Exercise instructions → Update the material below by changing "Lote/Terreno" to "Casa" and keeping every other line the same. Leave the pictures out.

[Extracted page text data]
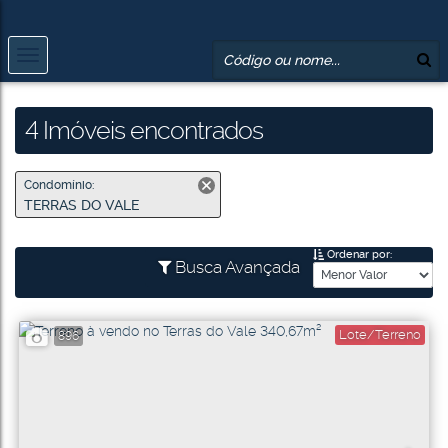
4 Imóveis encontrados
Condomínio:
TERRAS DO VALE
Ordenar por:
Busca Avançada
Lote/Terreno
896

Expected output →
4 Imóveis encontrados
Condomínio:
TERRAS DO VALE
Ordenar por:
Busca Avançada
Casa
896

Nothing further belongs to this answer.